先月の28日、大阪高裁が関西電力の不服申立を認め、高浜原子力発電所3号機・4号機の再稼働を認める判決を出しました。
この決定に伴い、住民側が抗告を断念。大阪高裁決定が確定しました。
関西電力は、高浜原子力発電所3号機・4号機の再稼働の準備に向け準備を進めています。
本稿では原発の稼働の是非はさておき、実際に原発が稼働した場合の電気料金について、現状分かっている情報をお伝えしたいと思います。
新電力事業を踏まえた関西電力の実情
ちょうど1年前に始まった電力自由化。関西電力にしてみればほぼ独占状態だった関西の電力事業の顧客が流出するわけですから、たまったもんではありませんでした。

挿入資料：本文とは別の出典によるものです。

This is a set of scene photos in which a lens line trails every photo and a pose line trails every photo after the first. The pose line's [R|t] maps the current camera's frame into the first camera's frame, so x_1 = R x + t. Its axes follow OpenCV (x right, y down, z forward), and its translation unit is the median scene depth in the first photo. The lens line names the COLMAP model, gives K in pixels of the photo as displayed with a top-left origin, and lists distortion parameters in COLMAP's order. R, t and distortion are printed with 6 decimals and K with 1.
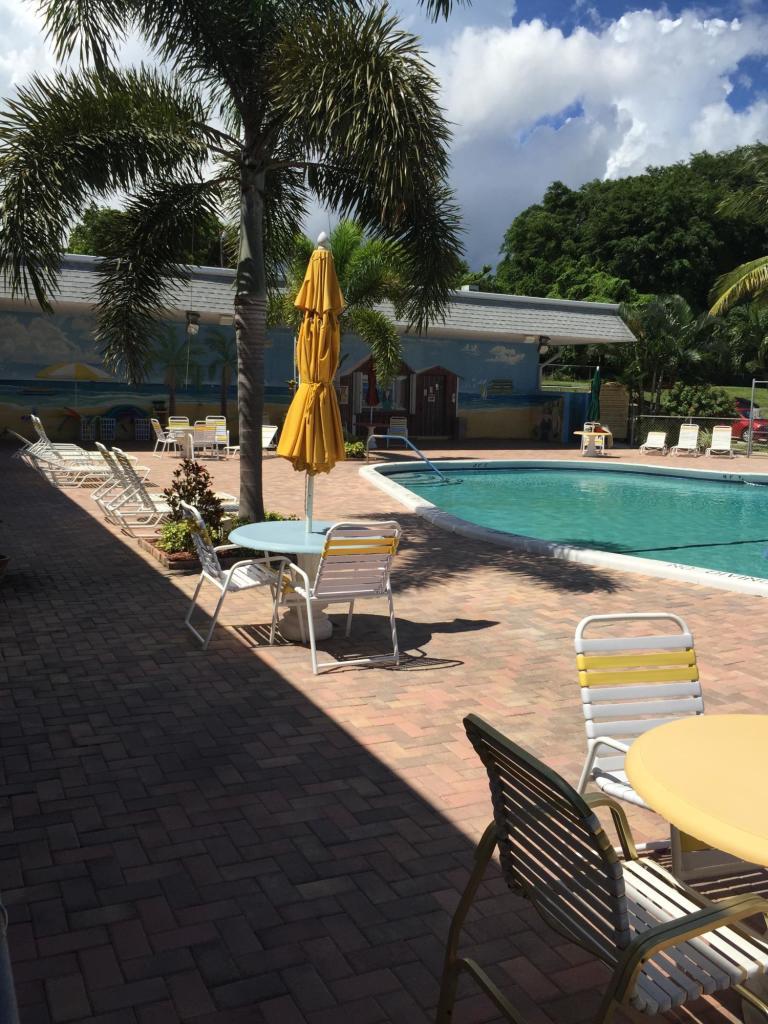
lens RADIAL K [[873.1, 0, 382.9], [0, 873.1, 511.7], [0, 0, 1]] dist [0.004259, 0.003360]
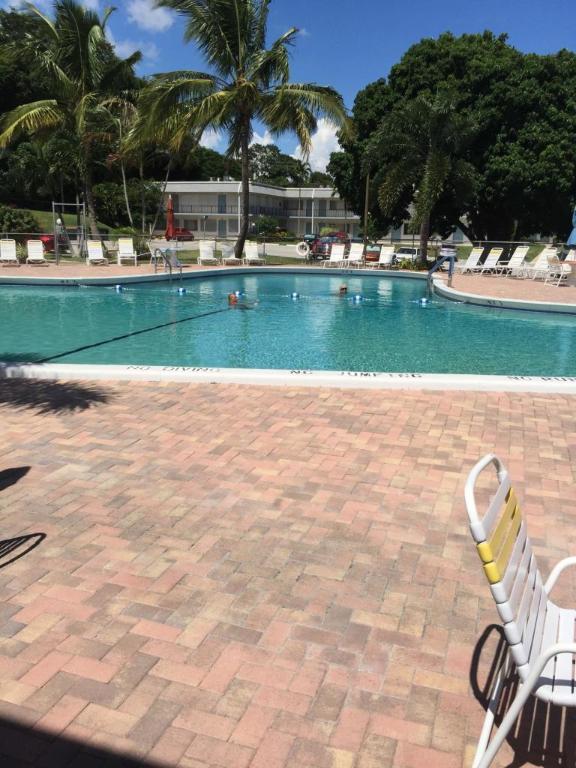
lens RADIAL K [[654.8, 0, 287.9], [0, 654.8, 385.2], [0, 0, 1]] dist [0.004259, 0.003360]
pose [[0.706188, -0.174406, 0.686207, -0.100335], [0.091724, 0.983555, 0.155586, -0.027216], [-0.702057, -0.046931, 0.710572, 0.283330]]
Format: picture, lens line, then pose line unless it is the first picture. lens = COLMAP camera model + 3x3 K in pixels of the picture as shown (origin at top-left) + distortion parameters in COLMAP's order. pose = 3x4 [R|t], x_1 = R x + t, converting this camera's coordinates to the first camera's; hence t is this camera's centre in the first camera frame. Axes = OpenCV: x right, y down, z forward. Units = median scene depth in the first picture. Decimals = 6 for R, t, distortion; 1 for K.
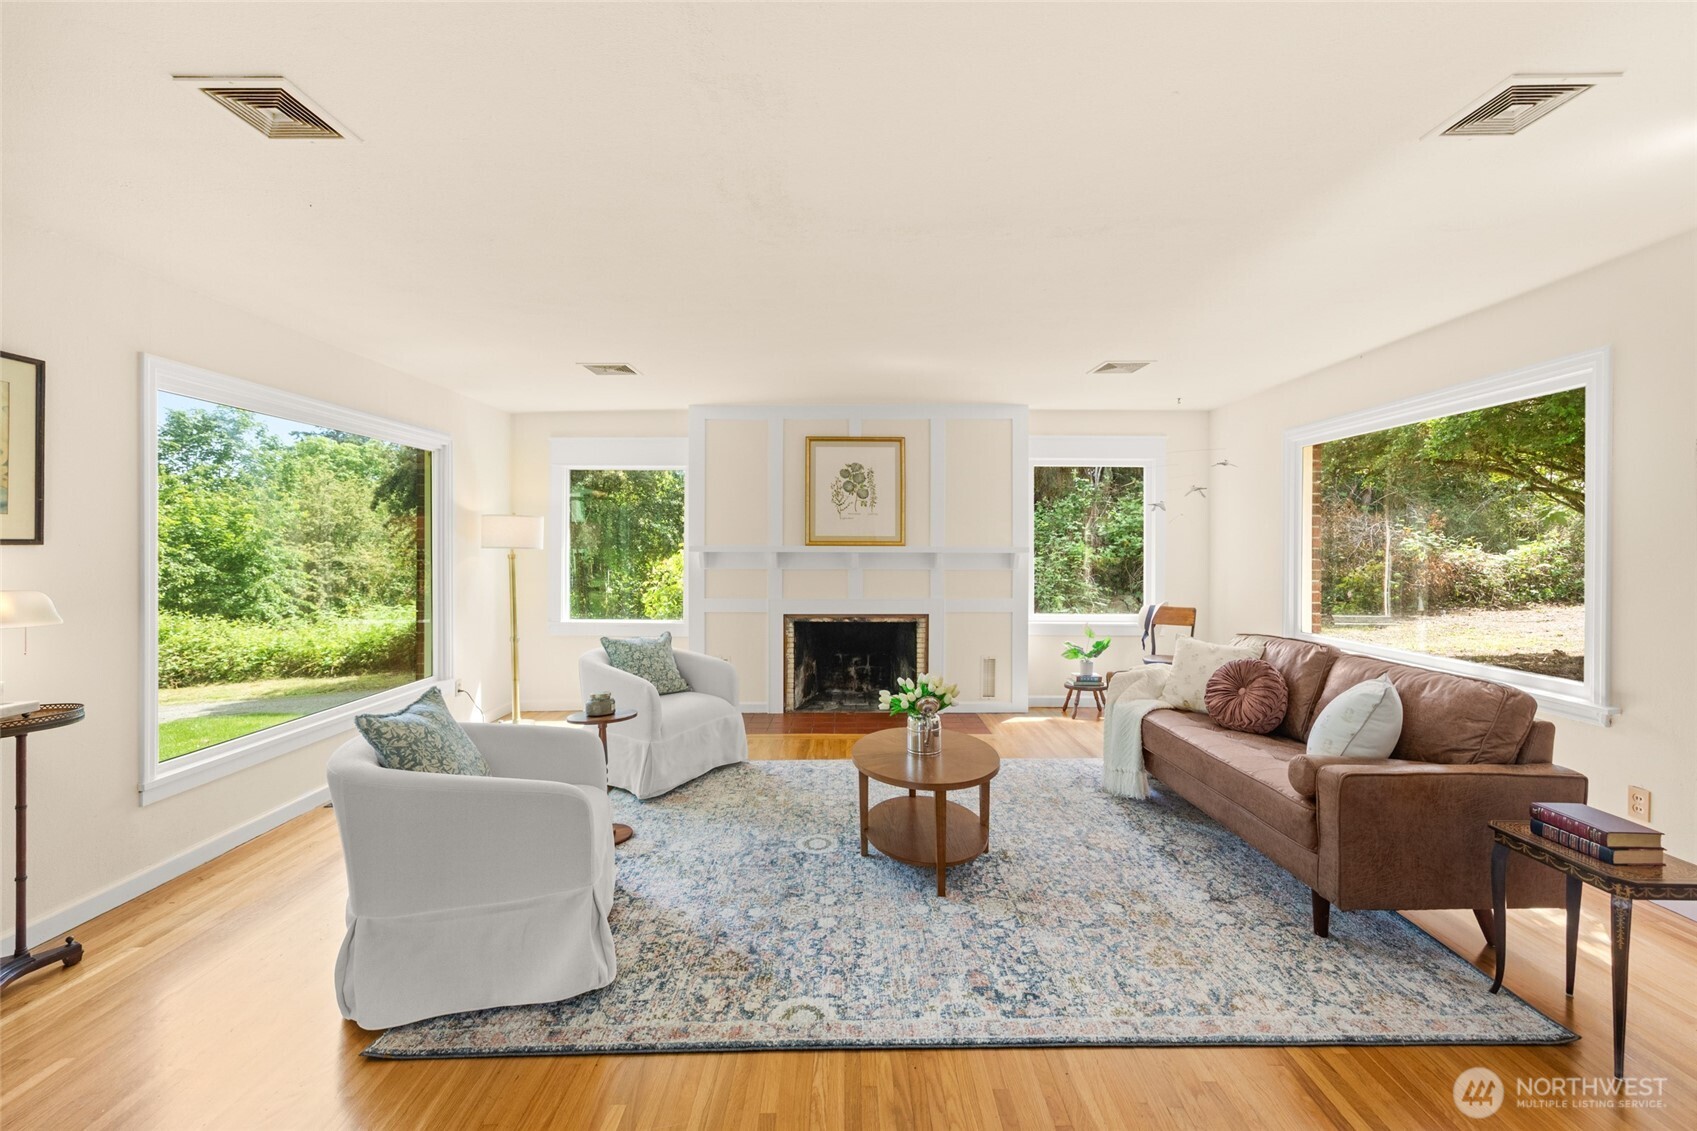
lens RADIAL K [[702.5, 0, 848.9], [0, 702.5, 550.2], [0, 0, 1]] dist [0.001312, 0.000049]
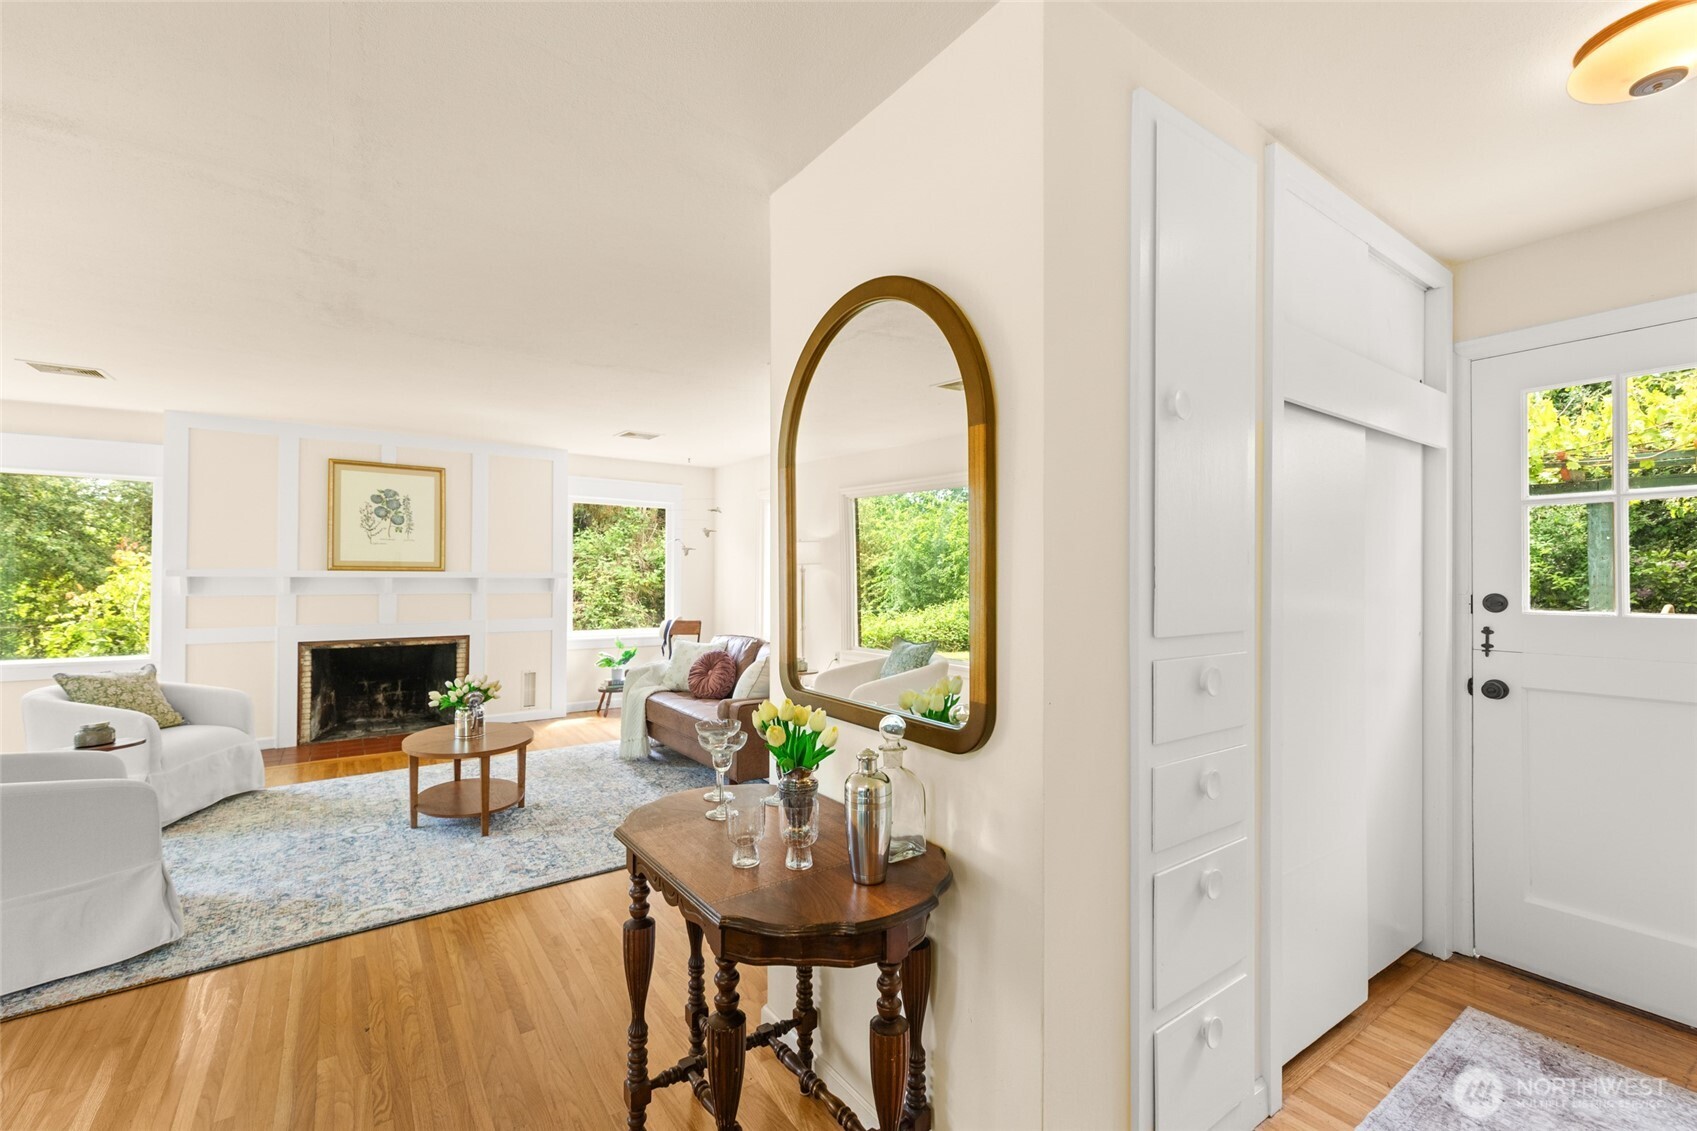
lens RADIAL K [[702.5, 0, 848.5], [0, 702.5, 571.6], [0, 0, 1]] dist [0.001312, 0.000049]
pose [[0.816436, 0.006896, 0.577394, -0.049167], [-0.004958, 0.999976, -0.004934, -0.005484], [-0.577414, 0.001166, 0.816450, -0.303688]]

関西電力も顧客の流出を食い止めるため様々な料金プランやサービスを打ち出しはしましたが、大手石油会社のガソリン代のセット値引きや通信授業社のセット割、はたまたポイントでの還元など、多様なサービスを提供する新規参入事業者に対し、どこまで有効な対策ができたのかというと首を傾げるところ。

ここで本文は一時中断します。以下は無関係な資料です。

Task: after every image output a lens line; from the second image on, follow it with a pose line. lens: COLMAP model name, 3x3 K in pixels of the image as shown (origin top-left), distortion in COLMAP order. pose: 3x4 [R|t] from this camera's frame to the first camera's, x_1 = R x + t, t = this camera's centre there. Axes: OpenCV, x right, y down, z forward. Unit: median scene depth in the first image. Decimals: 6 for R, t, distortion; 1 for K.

実際に減収が続いている関西電力は、ある意味新電力で苦戦しているといっても過言ではないでしょう。
そのような厳しい状況の中、お荷物になっていたのが稼働できていない高浜原発。
関西電力としては、一刻も早く営業を開始し生産性を向上させたいと考えていました。
なので、今回の判決は関西電力にとっては非常にありがたい判決であったと言えるでしょう。
原発稼働で、電気代はどうなる?
結論を先に言うと、「原発が稼働すると電気代が安くなる」可能性が高いです。
先日の日本経済新聞社の記事に、以下のようなものがありました。
関西電力は28日、大阪高裁が同日に高浜原子力発電所3、4号機(福井県高浜町)の再稼働を認める決定をしたことを受け、再稼働に向けた作業に着手する。原発の営業運転開始後には電気料金を下げる方針だ。一方で大阪ガスも電気とガスのセット契約で対抗値下げを検討。今年4月からの家庭向けの都市ガス小売り自由化で関西の料金競争は一段と激しくなりそうだ。
※出典:日本経済新聞社 関電、電気料金引き下げへ 高浜原発の再稼働後 大ガスも対抗検討
上記記事にもあるように、今月から始まったガスの自由化を受け関西電力は攻勢を強めています。
大阪ガスも対抗策を打ち出す方針を示しており、全国的にはあまり話題に上がらないガスの自由化ですが、関西にいたってはガス自由化の競争は今後も激しくなりそうです。
ちなみに関西電力は、高浜原発を5月中にも再稼働する方針を打ち出しています。
先日の関西電力の入社式でも、岩根社長は原発稼働後は速やかに値下げを行うと述べられており、稼働さえすれば関西電力圏内の電気代は値下げされると踏んで間違いないでしょう。
本当に原発は営業稼働できるのか?
実は2年前の4月、高浜発電所の3号機と4号機について福井地方裁判所が関西電力に再稼働を認めない仮処分の決定を出しています。
これは2011年・12年に定期点検のため運転を停止した3号機と4号機に対し、住民より再稼働の差し止めを求める仮処分申請が出されたためです。
後に原子力規制委員会や裁判所等多方面の機関の紆余曲折もありましたが、2017年4月現在、再稼働する方針で事は進んでいます。
しかし、今年の1月20日には2号機設備内のクレーンが転倒する事故が起きたり何かと話題に上がっている高浜原発。
実際に5月に稼働できるかどうかは、個人的な見解ではあやしのかもしれませんね。
当ブログでも、関西電力より新たな発表があればご報告していきたいと思います。